In his letter last week, Mr Shepherd overlooked the pressing necessity of addressing climate change.

Continuing on our current trajectory risks undermining not only our standard of living but also that of our children and grandchildren.

The alarming rate of glacial melting in Antarctica and Greenland has led to rising sea levels, threatening coastal cities worldwide.

Letters stock image
Letters stock image

It doesn’t take a complex computer model to realise that, if left unaddressed, this will result in catastrophic losses within the next 50 to 100 years.

Over the last decade, extreme weather events have already cost the global economy $2 trillion, and this financial burden is set to rise.

Additionally, shortages in food and water could spark migration crises on an unprecedented scale.

Mr Shepherd referenced a “30% increase in US national utility prices,” presumably since 2021 when President Biden took office.

Research suggests volatile natural gas prices, uneconomic coal plants, and the cost of hardening power distribution systems against extreme weather are primary reasons electricity bills keep rising.

Despite the US being nearly self-sufficient in natural gas, global market prices dictate what consumers pay.

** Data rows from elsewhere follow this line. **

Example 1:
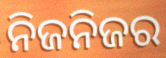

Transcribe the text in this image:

ନିଜନିଜର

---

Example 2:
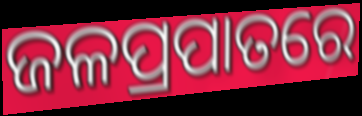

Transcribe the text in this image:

ଜଳପ୍ରପାତରେ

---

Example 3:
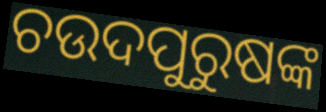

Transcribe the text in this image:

ଚଉଦପୁରୁଷଙ୍କ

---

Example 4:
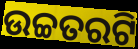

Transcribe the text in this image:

ଉଚ୍ଚତରଟି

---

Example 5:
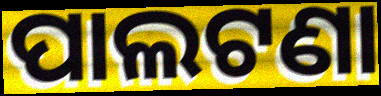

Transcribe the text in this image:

ପାଲଟଣା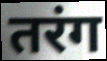
तरंगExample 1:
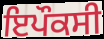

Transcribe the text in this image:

ਇਪੌਕਸੀ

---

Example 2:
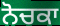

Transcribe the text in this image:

ਨੋਚਕਾ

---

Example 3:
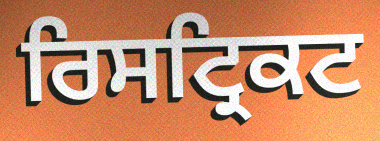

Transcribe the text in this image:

ਰਿਸਟ੍ਰਿਕਟ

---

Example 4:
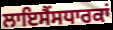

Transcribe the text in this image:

ਲਾਇਸੈਂਸਧਾਰਕਾਂ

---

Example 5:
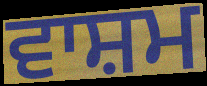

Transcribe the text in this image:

ਵਾਸ਼ਮ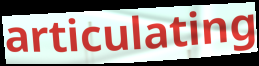
articulatingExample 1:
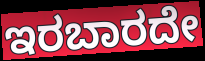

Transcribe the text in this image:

ಇರಬಾರದೇ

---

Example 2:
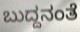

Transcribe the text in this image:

ಬುದ್ದನಂತೆ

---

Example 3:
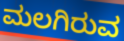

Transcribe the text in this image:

ಮಲಗಿರುವ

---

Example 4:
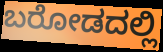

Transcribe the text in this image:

ಬರೋಡದಲ್ಲಿ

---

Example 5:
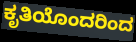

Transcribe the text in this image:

ಕೃತಿಯೊಂದರಿಂದ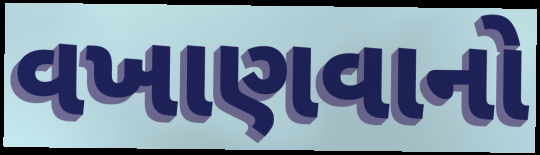
વખાણવાનો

The Russian invasion of Ukraine has significantly impacted these prices, underscoring the UK government’s strategy to invest in renewable energy and mitigate these damaging fluctuations.

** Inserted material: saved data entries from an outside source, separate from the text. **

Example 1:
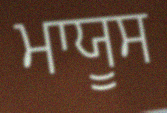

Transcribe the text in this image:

ਮਾਯੂਸ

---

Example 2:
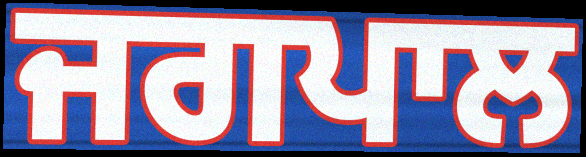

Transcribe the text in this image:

ਜਗਪਾਲ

It is tempting to blame governments throughout the world for their failure to seriously address the threat of climate change.

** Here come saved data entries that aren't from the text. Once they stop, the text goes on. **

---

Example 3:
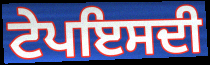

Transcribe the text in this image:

ਟੇਪਇਸਦੀ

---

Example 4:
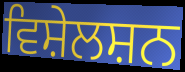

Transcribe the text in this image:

ਵਿਸ਼ੇਲਸ਼ਨ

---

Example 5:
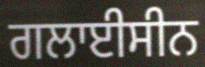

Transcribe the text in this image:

ਗਲਾਈਸੀਨ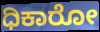
ಧಿಕಾರೋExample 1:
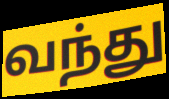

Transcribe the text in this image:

வந்து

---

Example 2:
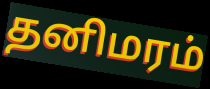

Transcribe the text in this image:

தனிமரம்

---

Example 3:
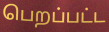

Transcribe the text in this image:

பெறப்பட்ட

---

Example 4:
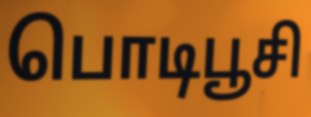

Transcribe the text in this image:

பொடிபூசி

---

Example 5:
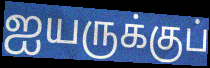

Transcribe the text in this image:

ஐயருக்குப்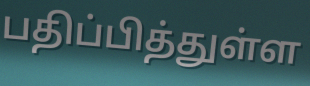
பதிப்பித்துள்ளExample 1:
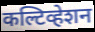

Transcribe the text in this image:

कल्टिव्हेशन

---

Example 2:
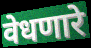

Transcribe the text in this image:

वेधणारे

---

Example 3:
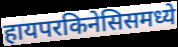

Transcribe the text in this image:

हायपरकिनेसिसमध्ये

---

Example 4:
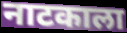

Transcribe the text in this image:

नाटकाला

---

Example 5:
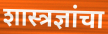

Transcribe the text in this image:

शास्त्रज्ञांचाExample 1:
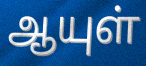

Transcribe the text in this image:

ஆயுள்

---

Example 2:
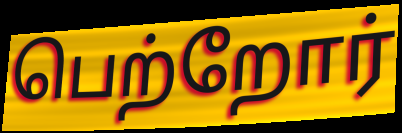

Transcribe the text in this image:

பெற்றோர்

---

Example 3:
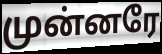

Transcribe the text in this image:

முன்னரே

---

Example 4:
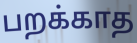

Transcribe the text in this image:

பறக்காத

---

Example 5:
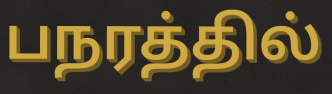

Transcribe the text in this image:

பநரத்தில்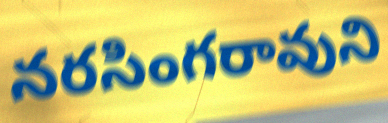
నరసింగరావునిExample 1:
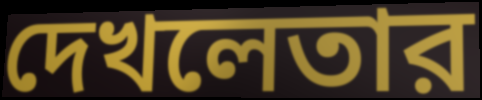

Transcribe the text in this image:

দেখলেতার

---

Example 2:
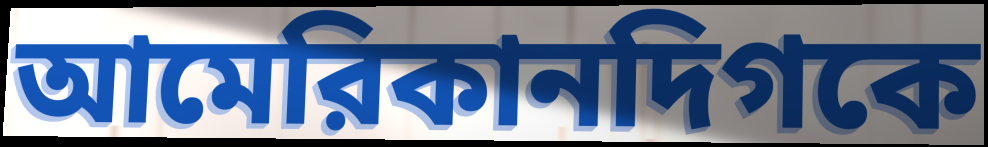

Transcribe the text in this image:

আমেরিকানদিগকে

Yet it is us, the consumers who have the power to make change, and it is us who are ignoring the dire warnings scientists have been giving us for over a decade.

We are nearing critical tipping points within the Earth’s systems — thresholds that, once crossed, will trigger irreversible changes beyond human control.

These tipping points include the loss of ice sheets, leading to devastating sealevel rises; Amazon die-back, further accelerating global warming; and the collapse of key ocean currents like the

Atlantic Meridional Overturning Circulation (Transatlantic Drift), which would drastically alter weather patterns here in the UK.

Addressing climate change requires immediate global action on a governmental and equally importantly on an individual scale.

The stakes could not be higher. — Nick Roulstone, via email.